Excerpted passage ->
=-=-=
A null default is fine -- it's a default; if it isn't right for a particular case you can provide something else.
But another idea (and one pretty similar to John's) is to follow the
SYMSXP
design at the C level, where there is a structure that points to the name
and a value. We already have SYMSXPs at the R level of course (name
objects) but they do not provide access to the value, which is typically
R_UnboundValue. But this does not even need to be implemented with SYMSXP.
The design would allow something like:
binding <- getBinding("x", env)
if (hasValue(binding)) {
x <- value(binding) # throws an error if none
message(name(binding), "has value", x)
}
That I think it is a bit verbose but readable and could be made fast. And
I
think binding objects would be useful in other ways, as they are
essentially a "named object". For example, when iterating over an
environment.
=-=-=
Given information ->
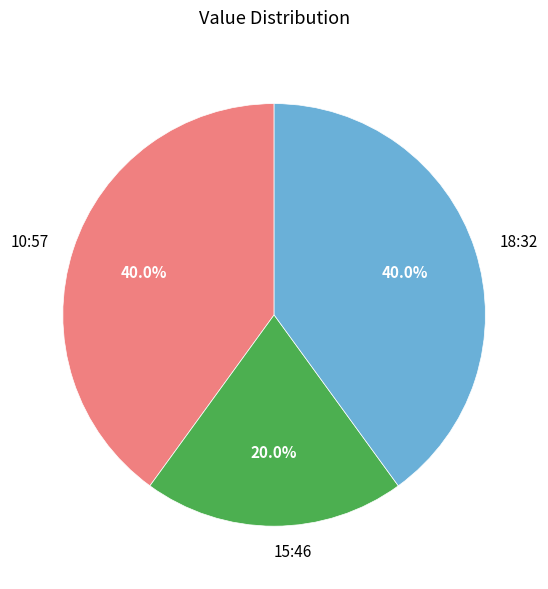

Count the number of slices in the pie.

3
=-=-=
Exercise tasks ->
[A] In the passage on binding objects, what happens when value(binding) is called on a binding that has no value?
[B] Output the passage on binding objects from "A null default" to "implemented with SYMSXP.", word for word.

Answers by task ->
[A] It throws an error.

[B]
A null default is fine -- it's a default; if it isn't right for a particular case you can provide something else.
But another idea (and one pretty similar to John's) is to follow the
SYMSXP
design at the C level, where there is a structure that points to the name
and a value. We already have SYMSXPs at the R level of course (name
objects) but they do not provide access to the value, which is typically
R_UnboundValue. But this does not even need to be implemented with SYMSXP.